In the era of HAART, HIV-infected women are living longer and many will experience changes related to menopause. Osteopenia is prevalent in persons with HIV and is part of a normal sequence of aging in women. However, there is very little data on bone metabolism in HIV-infected postmenopausal women.
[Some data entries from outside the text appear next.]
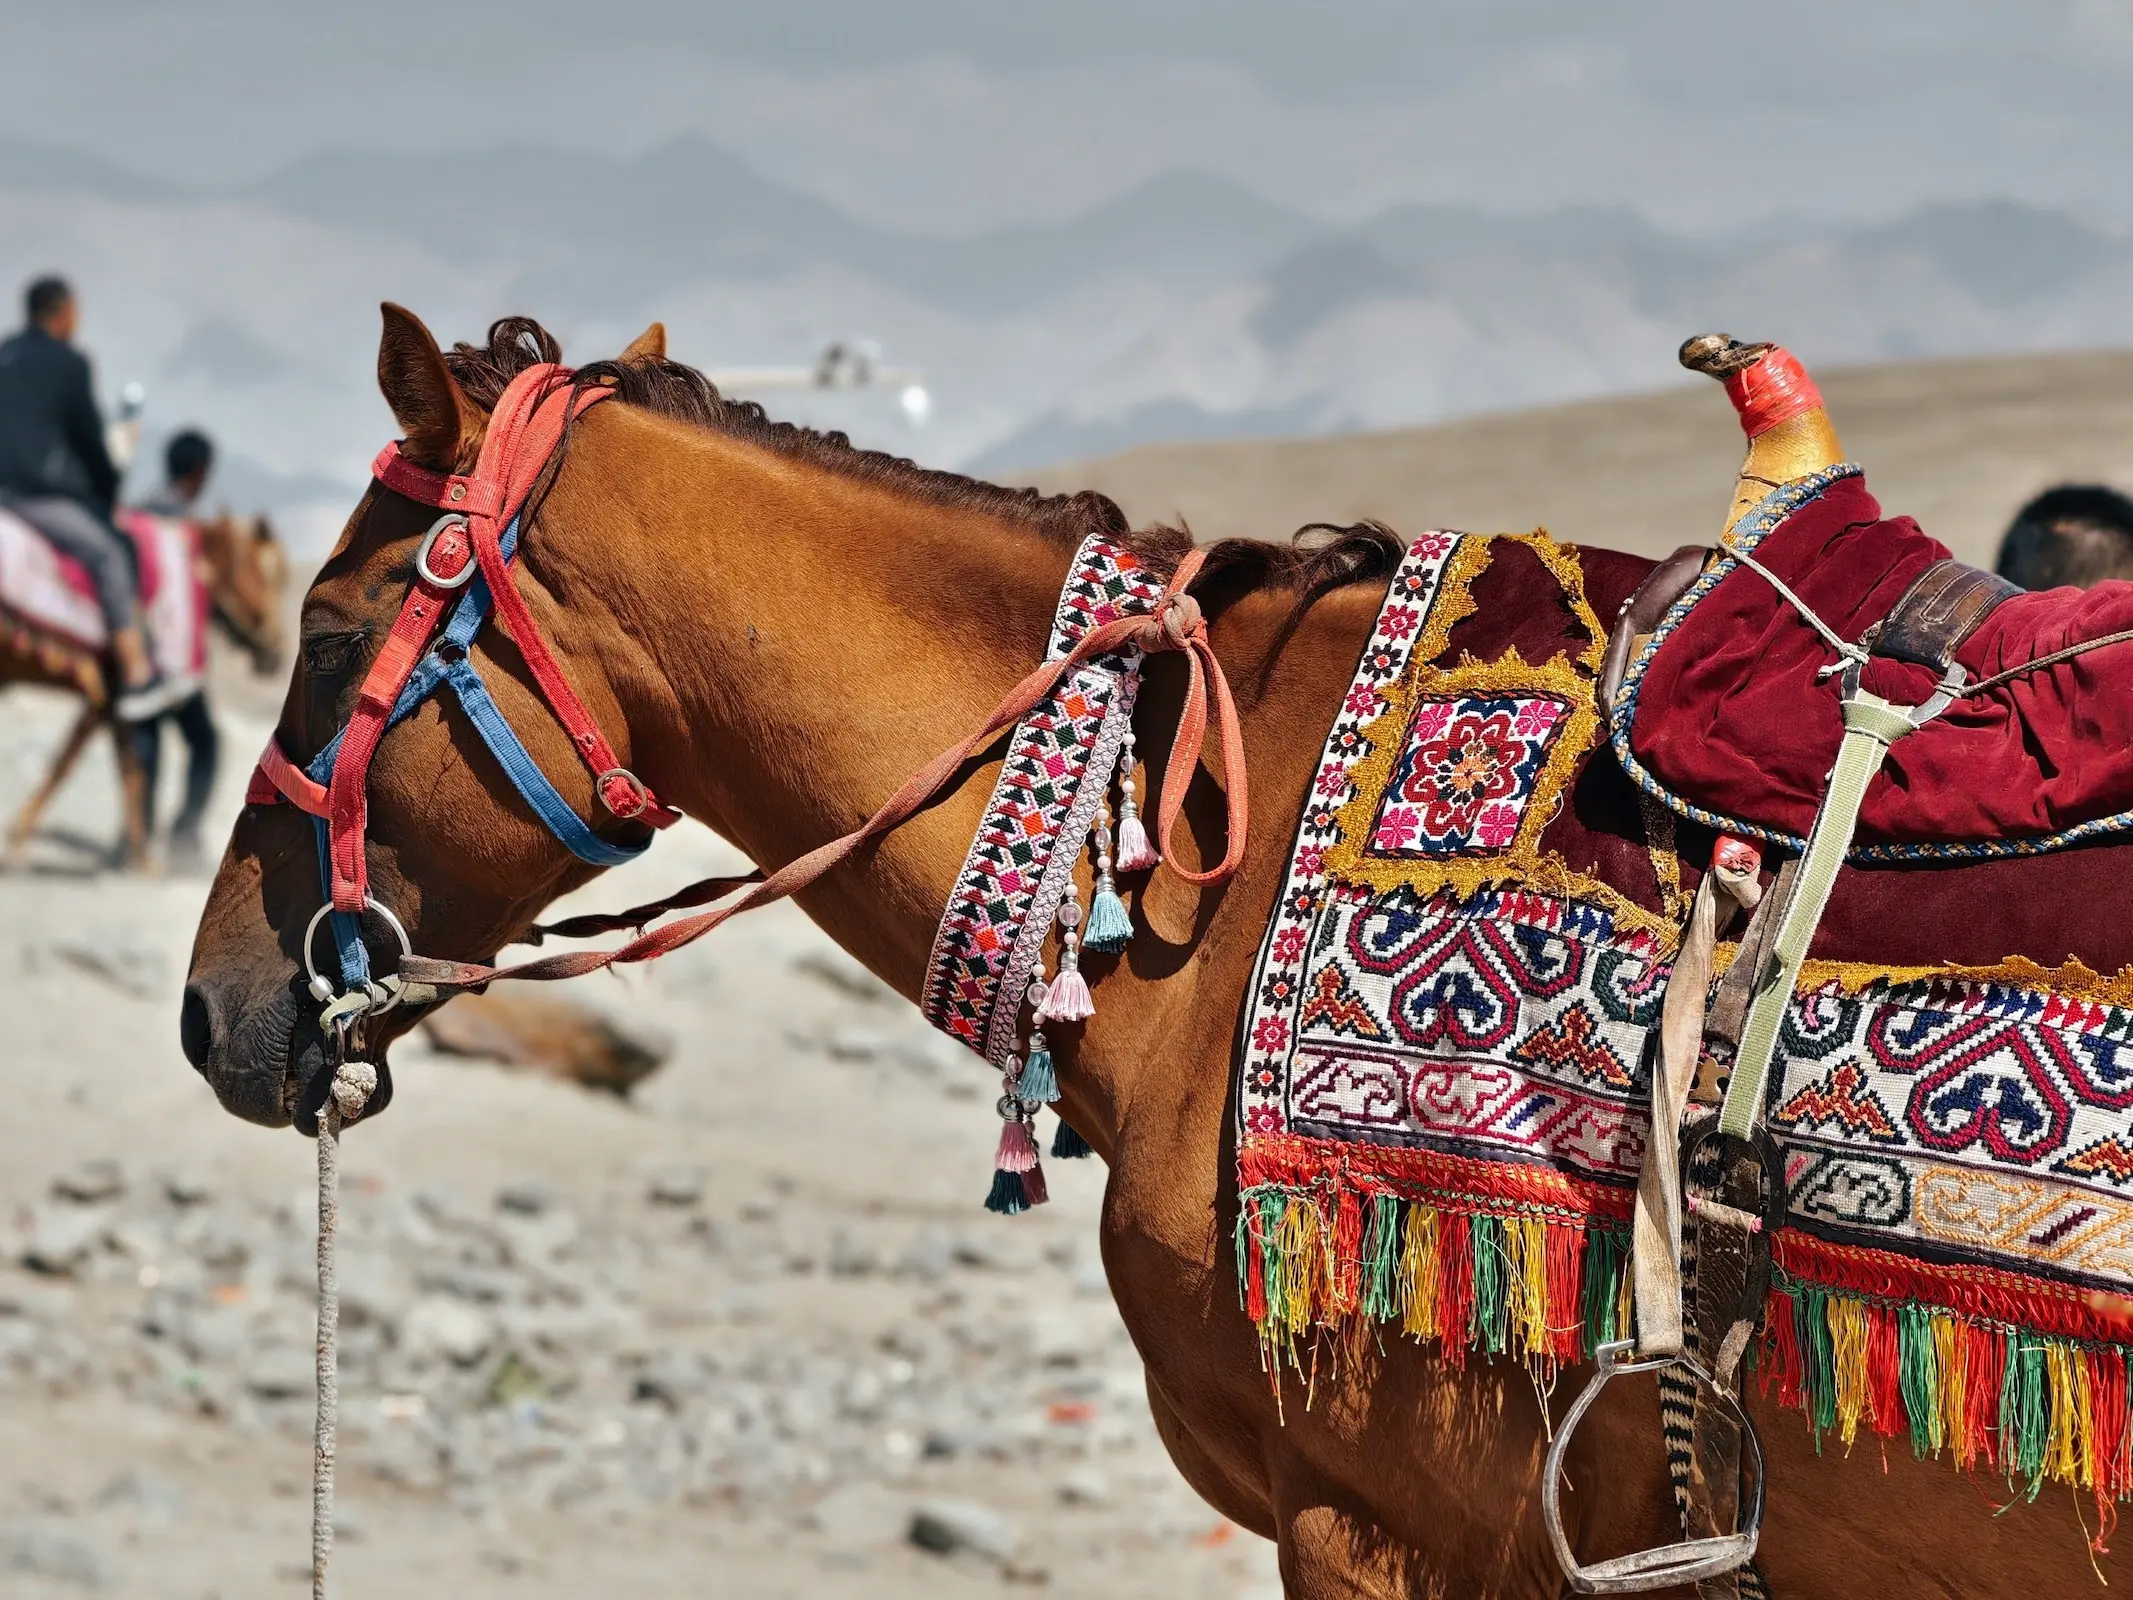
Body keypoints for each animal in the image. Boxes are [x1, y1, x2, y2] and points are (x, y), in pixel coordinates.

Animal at [5, 509, 287, 870]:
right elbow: (84, 766)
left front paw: (135, 859)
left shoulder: (112, 702)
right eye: (268, 576)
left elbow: (123, 769)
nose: (275, 654)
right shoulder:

HIV-infected women age > 45 were referred to the HIV Menopause Clinic at the Miriam Hospital (Providence, RI). A woman was considered postmenopausal if she was status-post bilateral salpingo-oophorectomy with or without hysterectomy, or if she had no menses for more than 1 year with elevated FSH and/or LH. Bone mineral density (BMD) was assessed by dual-energy X-ray absorptimetry (DEXA) in the lumbar spine and hip. We then calculated 10-year fracture risk for postmenopausal women with osteopenia using the FRAX tool, which was developed by WHO based on models that integrate the risks associated with clinical risk factors and BMD at the femoral neck.
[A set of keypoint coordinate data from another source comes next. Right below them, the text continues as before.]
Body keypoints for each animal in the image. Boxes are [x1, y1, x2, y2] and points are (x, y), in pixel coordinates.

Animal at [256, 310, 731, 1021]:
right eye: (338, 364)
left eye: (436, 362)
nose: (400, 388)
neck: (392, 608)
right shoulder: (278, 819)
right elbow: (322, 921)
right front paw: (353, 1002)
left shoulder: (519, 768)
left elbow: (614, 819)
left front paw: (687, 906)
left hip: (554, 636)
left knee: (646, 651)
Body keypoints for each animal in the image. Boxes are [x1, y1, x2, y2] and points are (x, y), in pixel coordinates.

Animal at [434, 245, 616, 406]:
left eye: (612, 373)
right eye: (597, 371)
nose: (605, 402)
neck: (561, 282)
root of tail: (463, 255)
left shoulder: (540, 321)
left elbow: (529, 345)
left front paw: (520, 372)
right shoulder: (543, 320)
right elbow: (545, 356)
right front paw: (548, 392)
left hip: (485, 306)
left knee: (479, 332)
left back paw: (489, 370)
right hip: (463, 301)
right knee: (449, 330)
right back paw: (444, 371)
35 postmenopausal women were included. Median age was --52 years (range 38-72); 40% Caucasian, 34% African-American, 26% Latino. Median weight was 151 lb (range 99-261). Median follow-up since HIV diagnosis was 14 years. Median CD4 count was 373 cells/µL (range 72-1260). 86% were on NRTI-based HAART: 40% with TDF, 28% with NNRTI, and 43% with PI. 63% of subjects had plasma viral loads (PVL) <75 copies/mL. For the remainder, the median PVL was 18,273 copies/mL (range 149-392,090). 40% were current tobacco-smokers. 14% were on methadone maintenance. 17% had history of alcohol abuse. 40% self-reported their physical activity being inadequate. 54% did not consume sufficient amount of calcium. Mean serum level of calcium was 9.3 mg/dL.
54% were vitamin D deficient (25-OH vitamin D level < 30 ng/mL).
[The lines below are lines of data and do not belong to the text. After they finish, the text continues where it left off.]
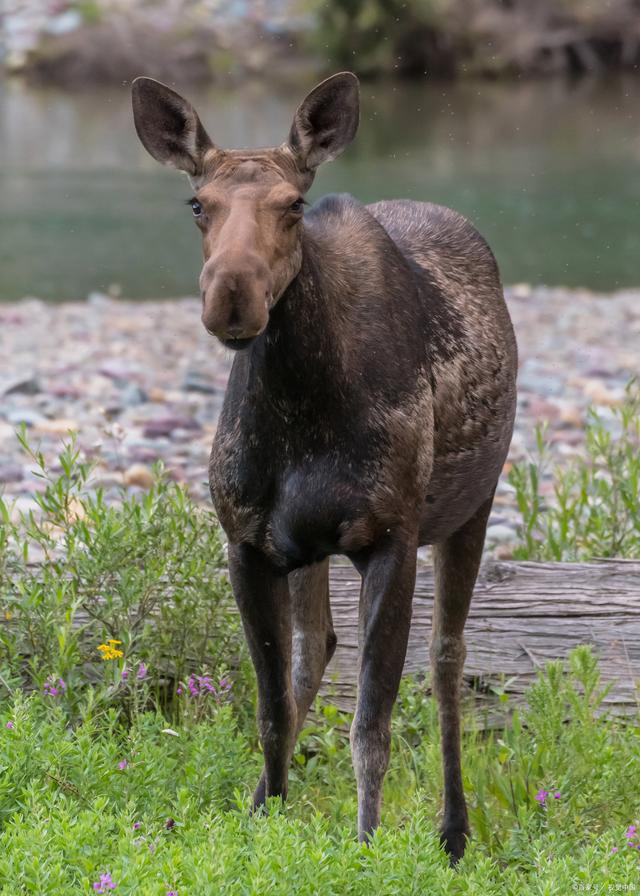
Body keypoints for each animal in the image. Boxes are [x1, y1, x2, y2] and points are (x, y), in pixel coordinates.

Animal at [132, 72, 516, 860]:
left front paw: (366, 845)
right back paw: (262, 803)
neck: (302, 412)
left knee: (448, 657)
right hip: (307, 548)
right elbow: (271, 708)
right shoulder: (248, 542)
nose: (232, 294)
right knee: (318, 648)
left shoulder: (391, 538)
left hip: (474, 504)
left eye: (293, 204)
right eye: (197, 203)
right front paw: (263, 828)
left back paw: (454, 830)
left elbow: (371, 724)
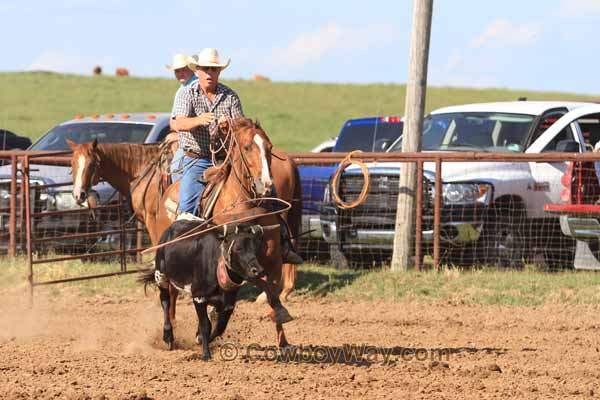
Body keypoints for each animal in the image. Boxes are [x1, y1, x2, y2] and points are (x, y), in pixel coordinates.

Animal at [141, 220, 290, 360]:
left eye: (256, 248)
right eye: (238, 248)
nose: (258, 270)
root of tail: (170, 229)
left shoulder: (228, 304)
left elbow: (219, 327)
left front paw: (200, 339)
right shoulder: (198, 298)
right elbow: (206, 326)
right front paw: (205, 354)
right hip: (161, 276)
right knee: (165, 301)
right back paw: (168, 336)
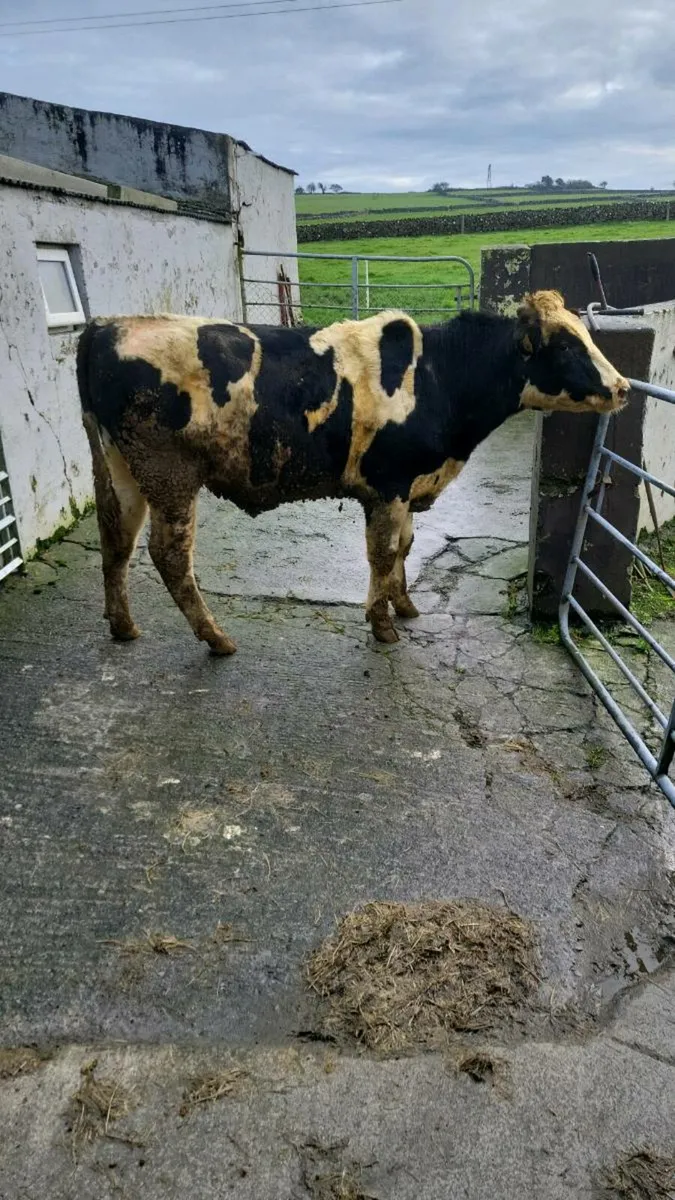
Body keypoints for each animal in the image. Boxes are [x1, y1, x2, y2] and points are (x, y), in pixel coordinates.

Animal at [76, 290, 629, 654]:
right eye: (566, 346)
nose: (623, 387)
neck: (440, 376)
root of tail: (106, 325)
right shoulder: (388, 484)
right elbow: (382, 554)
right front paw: (382, 625)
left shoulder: (408, 485)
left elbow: (404, 547)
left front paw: (404, 606)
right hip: (169, 473)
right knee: (169, 555)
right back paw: (216, 638)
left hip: (122, 468)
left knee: (116, 539)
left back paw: (122, 626)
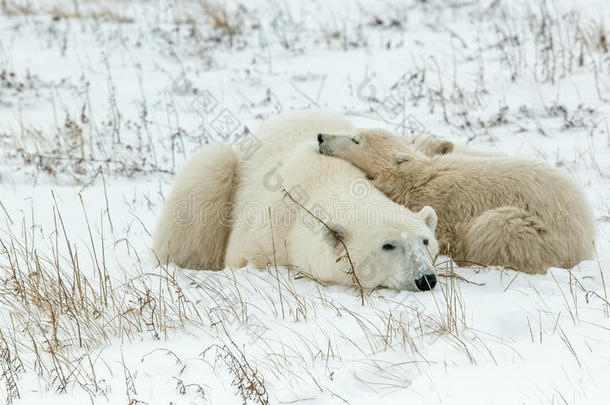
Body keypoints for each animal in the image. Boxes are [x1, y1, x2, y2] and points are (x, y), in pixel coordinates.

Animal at [318, 129, 592, 274]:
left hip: (540, 232)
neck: (417, 179)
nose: (321, 137)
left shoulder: (442, 208)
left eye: (356, 139)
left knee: (497, 227)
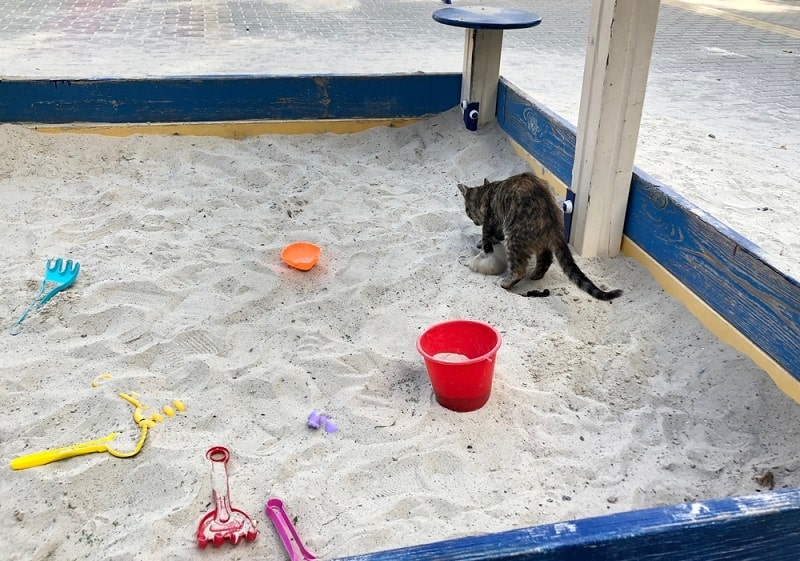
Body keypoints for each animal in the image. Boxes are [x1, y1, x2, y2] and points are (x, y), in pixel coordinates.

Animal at [456, 173, 624, 300]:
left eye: (467, 210)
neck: (487, 191)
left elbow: (488, 240)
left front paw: (481, 246)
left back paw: (505, 282)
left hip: (514, 237)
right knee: (546, 258)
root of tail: (553, 220)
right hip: (539, 241)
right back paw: (536, 274)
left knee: (519, 270)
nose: (474, 221)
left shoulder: (492, 224)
Based on WHO criteria, 18% were diagnosed with osteoporosis (t-score <-2.5 SD below normal) and 59% were osteopenic (t-score -1.0 to -2.5 SD below normal).
No patients in this cohort had a fracture since being infected with HIV.
Using the FRAX tool, we found the average 10-year risk for major osteoporotic fracture was ---7% and that for hip fracture was 1% for women with osteopenia.
This cohort-based cross-sectional survey showed a high prevalence of osteopenia and osteoporosis. Although these women have not had fractures, they are relatively young. As they age, their bone demineralization will likely become more significant for their health and quality of life. Further studies are needed to investigate bone disorders in HIV-infected women.